NASHVILLE, Tenn. (WKRN) — Obstacles are a part of life and especially in sports.
Belmont track athlete Aidan Thompson thought his biggest obstacle was an injury in the fall of 2019, but couldn’t predict 2020 would bring much greater complications.
Running is all about being in control.
“If you have a bad day, it’s very rarely someone else’s fault,” said Thompson. “No teammate let you down, no referee let you down by making a bad call, 95 percent of it is on you.”
There was no controlling the COVID-19 pandemic and its impact. For athletes across the world, this time last year, seasons were cut short and careers ended. For Thompson, no school and no sport meant no student visa.
“I was home March 24th (2020) until January 6th (2021).”
Home for Thompson is Dunfermline, Scotland.
“Once home during the summer, this just went along a lot longer and it’s still obviously going on right now, so it just wasn’t possible to get back in the fall, which was just really hard to take.”
In August, Thompson found out a return to Belmont wouldn’t be possible due to visa complications and told us in an email he was ending his time at Belmont. It was over.

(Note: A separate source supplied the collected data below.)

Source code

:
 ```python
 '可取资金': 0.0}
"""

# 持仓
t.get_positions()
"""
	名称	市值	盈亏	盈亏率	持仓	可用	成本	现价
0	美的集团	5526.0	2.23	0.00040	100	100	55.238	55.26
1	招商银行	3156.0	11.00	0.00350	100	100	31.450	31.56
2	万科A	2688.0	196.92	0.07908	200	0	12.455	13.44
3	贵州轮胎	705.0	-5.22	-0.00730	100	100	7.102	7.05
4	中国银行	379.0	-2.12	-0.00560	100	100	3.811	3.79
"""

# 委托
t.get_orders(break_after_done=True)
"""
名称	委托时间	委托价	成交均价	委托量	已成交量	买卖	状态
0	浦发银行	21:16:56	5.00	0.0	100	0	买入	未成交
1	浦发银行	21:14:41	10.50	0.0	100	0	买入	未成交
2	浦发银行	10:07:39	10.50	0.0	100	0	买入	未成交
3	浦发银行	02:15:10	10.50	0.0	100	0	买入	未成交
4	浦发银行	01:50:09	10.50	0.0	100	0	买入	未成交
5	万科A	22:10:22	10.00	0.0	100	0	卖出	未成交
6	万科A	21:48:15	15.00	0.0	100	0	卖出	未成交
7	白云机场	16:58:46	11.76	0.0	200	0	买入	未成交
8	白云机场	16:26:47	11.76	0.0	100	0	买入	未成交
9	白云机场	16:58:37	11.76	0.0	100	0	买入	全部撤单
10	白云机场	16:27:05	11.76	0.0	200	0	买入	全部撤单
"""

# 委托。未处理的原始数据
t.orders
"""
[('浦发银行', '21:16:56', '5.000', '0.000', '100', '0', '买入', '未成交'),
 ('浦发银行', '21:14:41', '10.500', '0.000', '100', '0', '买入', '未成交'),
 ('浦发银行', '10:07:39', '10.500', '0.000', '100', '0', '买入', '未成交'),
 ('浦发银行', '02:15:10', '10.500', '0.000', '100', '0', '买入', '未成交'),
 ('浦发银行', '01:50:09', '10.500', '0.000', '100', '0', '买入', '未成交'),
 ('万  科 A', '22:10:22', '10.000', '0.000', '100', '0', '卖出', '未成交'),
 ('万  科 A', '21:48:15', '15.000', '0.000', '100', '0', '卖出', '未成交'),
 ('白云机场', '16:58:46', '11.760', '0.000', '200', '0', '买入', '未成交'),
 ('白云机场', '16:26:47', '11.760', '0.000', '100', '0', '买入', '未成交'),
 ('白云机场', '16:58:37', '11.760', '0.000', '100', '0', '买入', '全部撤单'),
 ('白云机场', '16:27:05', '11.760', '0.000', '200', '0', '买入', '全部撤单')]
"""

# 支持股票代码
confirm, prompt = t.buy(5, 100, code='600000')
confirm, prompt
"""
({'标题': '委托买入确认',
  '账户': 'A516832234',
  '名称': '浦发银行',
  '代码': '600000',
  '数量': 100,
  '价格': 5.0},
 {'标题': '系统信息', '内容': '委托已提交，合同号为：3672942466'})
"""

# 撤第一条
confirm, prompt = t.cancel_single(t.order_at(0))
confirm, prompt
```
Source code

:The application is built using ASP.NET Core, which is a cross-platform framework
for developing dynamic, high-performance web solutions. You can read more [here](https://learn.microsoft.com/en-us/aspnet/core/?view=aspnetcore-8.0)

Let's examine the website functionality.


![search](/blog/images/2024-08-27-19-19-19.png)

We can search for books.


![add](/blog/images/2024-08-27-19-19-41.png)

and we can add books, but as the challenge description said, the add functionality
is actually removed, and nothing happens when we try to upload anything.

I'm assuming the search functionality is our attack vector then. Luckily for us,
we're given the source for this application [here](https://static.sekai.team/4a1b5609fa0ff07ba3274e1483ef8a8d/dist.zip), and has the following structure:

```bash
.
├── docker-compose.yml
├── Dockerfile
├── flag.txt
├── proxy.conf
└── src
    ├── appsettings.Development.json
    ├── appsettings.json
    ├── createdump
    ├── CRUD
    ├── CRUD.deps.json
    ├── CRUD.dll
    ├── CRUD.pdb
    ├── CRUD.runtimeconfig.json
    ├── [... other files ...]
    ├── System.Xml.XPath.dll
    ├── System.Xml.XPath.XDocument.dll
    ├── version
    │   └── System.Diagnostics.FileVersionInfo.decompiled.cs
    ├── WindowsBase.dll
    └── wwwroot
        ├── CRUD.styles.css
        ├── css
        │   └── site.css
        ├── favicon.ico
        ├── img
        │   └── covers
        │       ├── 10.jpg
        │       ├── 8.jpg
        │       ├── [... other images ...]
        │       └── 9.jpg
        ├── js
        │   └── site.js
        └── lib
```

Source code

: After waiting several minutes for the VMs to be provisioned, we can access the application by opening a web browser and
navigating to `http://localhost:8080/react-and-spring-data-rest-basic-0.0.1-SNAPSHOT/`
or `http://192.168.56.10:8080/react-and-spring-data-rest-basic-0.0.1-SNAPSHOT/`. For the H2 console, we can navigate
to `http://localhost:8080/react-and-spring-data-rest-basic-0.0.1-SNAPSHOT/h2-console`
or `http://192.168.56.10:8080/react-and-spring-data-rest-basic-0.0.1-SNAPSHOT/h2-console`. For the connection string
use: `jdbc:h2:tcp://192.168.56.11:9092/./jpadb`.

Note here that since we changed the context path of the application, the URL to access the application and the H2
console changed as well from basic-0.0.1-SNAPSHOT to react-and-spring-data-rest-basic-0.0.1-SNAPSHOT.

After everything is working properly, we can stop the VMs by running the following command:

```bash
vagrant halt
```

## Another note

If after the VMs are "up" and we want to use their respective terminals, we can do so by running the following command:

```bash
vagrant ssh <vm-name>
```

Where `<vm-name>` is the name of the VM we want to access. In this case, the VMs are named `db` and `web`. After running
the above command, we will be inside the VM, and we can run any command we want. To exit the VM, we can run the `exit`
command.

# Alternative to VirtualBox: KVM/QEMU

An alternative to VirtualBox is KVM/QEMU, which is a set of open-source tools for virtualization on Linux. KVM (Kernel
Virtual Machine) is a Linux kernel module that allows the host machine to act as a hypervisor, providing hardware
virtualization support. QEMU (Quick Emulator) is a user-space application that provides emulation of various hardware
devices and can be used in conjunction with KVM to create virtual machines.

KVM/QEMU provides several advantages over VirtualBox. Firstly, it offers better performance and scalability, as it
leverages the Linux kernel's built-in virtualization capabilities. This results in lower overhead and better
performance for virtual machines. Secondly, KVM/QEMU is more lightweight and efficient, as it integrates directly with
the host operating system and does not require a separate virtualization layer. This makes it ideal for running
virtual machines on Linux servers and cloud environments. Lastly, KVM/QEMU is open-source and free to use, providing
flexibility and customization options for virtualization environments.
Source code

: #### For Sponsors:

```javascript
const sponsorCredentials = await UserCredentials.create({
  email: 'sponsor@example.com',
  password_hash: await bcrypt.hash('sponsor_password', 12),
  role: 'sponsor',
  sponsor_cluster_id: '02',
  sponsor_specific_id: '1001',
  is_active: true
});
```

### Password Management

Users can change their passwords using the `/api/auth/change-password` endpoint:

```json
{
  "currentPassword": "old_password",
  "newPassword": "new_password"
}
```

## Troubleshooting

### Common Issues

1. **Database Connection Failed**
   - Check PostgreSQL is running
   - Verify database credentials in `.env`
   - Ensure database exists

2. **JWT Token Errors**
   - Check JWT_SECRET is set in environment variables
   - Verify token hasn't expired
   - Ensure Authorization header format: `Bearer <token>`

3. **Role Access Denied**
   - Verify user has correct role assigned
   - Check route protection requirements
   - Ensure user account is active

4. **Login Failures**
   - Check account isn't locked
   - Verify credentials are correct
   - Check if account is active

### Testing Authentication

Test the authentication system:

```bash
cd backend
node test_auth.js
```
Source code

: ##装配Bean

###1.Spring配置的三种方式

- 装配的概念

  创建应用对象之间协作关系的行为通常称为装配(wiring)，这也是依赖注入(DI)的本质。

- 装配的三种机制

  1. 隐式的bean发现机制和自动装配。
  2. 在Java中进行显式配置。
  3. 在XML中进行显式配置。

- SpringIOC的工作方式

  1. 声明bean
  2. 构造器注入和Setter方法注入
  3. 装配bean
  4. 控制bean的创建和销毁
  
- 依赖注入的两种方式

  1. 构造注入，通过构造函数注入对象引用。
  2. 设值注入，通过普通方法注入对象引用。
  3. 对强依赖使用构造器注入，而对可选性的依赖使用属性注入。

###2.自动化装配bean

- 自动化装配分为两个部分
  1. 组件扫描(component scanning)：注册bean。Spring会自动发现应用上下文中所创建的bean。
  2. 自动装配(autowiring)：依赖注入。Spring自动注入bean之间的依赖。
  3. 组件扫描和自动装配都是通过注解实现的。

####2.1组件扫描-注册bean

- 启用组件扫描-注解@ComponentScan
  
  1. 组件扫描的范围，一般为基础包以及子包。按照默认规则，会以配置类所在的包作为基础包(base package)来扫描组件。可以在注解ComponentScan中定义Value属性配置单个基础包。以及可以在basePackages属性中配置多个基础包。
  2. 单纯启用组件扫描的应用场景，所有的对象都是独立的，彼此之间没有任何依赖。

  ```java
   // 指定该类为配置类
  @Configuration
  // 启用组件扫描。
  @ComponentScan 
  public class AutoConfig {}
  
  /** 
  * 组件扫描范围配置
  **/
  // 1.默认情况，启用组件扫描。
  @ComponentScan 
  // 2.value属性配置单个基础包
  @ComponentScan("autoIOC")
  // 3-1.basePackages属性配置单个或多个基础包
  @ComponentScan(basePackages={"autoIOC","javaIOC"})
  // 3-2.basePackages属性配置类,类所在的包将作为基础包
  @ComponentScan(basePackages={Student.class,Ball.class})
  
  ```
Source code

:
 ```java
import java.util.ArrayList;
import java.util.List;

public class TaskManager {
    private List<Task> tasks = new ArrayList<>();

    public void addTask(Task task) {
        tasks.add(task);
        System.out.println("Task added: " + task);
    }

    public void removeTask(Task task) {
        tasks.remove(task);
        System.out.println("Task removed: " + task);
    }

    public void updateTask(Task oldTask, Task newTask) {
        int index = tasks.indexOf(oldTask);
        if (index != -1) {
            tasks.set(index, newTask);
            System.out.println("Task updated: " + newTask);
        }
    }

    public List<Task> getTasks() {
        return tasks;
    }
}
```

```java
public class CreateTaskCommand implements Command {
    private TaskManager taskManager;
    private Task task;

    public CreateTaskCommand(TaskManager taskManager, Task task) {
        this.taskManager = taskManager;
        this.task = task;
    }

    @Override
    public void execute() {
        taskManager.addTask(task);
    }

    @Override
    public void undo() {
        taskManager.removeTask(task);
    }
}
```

“I thought the Belmont career was done. There not a lot I could do about it, so emotionally, I just kind of closed that door,” he said. “I think I just didn’t really settle back home and it was very clear that I wasn’t really over this. I really hadn’t gone out the way I wanted to and knowing the eligibility was there was always in the back of my mind.”
“The season being canceled really hurt and yeah, I think I’m just back here trying to close out what I think I’m capable of doing now. So I’m excited to see how the next couple of months go.”
But if this year taught him anything, it’s to appreciate what’s in front of him.
“Every time you step on the track, it’s a pleasure to be there. You’re almost lucky to be there because it genuinely could have been done.”
Although he’s living in the moment, that doesn’t mean he can’t still dream big for the future.
“This summer, at the end of June is the Olympic trials for the Great Britain team that we’re taking to Tokyo. At the moment I don’t have the qualifying standard, but based on what we’re projecting for this outdoor season, I will have the standard to compete at that event. You want to put yourself in that environment, test yourself. I’m not going to the Olympic trials to qualify for the Olympics, I’m trying to be in there to soak up the atmosphere to see how much farther I need to go.”
Beyond that, Thompson says he’s hoping to represent his home country of Scotland at the 2022 Commonwealth games.